## begin RECORDS PROVIDED

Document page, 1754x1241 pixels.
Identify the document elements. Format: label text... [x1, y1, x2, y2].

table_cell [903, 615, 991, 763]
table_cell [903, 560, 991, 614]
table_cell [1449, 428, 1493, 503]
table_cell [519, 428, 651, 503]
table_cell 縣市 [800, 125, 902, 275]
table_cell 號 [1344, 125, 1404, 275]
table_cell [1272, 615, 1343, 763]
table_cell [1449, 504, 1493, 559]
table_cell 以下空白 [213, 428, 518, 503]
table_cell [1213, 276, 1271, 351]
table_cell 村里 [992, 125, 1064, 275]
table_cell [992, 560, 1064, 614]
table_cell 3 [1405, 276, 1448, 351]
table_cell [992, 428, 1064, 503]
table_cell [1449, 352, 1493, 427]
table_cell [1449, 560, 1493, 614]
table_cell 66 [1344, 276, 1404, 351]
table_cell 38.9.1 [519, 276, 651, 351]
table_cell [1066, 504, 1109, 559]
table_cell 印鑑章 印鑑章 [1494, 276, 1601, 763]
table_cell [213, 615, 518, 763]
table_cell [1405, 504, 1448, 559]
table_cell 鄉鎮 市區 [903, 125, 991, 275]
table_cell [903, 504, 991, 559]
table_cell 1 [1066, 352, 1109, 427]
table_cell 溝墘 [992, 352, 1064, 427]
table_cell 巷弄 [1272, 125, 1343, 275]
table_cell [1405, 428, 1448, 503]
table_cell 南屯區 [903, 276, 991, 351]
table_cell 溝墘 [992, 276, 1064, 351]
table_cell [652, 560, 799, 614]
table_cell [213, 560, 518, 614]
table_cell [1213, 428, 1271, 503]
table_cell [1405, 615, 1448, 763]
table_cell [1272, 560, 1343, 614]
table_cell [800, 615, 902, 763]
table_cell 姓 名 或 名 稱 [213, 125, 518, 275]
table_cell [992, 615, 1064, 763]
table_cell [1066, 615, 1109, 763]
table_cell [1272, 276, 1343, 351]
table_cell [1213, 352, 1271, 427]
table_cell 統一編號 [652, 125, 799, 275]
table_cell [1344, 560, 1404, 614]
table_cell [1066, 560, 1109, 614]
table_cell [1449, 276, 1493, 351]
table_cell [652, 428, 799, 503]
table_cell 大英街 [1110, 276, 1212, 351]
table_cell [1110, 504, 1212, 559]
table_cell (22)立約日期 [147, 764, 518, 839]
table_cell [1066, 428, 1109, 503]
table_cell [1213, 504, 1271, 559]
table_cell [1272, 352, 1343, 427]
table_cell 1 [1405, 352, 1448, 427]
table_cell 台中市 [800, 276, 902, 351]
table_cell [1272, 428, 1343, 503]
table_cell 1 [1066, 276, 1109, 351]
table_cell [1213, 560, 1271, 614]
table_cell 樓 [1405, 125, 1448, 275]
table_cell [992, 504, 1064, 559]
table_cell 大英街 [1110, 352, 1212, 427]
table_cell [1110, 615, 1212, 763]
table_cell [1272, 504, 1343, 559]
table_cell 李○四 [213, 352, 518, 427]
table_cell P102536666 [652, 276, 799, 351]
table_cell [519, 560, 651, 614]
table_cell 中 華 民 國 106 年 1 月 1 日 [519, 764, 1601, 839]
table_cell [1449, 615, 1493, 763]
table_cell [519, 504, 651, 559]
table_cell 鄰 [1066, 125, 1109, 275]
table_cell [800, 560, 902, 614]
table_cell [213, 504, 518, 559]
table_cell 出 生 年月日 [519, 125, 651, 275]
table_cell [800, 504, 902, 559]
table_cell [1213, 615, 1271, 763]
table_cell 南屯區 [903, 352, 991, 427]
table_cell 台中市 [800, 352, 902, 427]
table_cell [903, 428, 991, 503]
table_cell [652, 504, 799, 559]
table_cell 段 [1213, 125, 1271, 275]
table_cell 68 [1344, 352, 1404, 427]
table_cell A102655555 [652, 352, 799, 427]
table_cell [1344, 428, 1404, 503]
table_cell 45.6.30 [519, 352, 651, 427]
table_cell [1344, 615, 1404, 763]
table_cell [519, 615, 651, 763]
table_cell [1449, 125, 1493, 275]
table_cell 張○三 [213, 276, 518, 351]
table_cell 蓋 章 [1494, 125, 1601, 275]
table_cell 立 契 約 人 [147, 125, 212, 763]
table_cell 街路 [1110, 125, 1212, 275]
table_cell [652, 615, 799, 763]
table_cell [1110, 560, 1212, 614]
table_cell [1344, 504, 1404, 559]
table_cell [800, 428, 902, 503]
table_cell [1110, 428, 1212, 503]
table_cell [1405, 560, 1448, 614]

## end RECORDS PROVIDED

# [WRITTEN INSTRUCTION]
Convert the lines of the material, starting at the line containing "table_cell [903, 615, 991, 763]" and ending at the line containing "table_cell 以下空白 [213, 428, 518, 503]", into a JSON list of strings with one string per line and both end lines included.

# [FINISHED EXERCISE]
[
  "table_cell [903, 615, 991, 763]",
  "table_cell [903, 560, 991, 614]",
  "table_cell [1449, 428, 1493, 503]",
  "table_cell [519, 428, 651, 503]",
  "table_cell 縣市 [800, 125, 902, 275]",
  "table_cell 號 [1344, 125, 1404, 275]",
  "table_cell [1272, 615, 1343, 763]",
  "table_cell [1449, 504, 1493, 559]",
  "table_cell 以下空白 [213, 428, 518, 503]"
]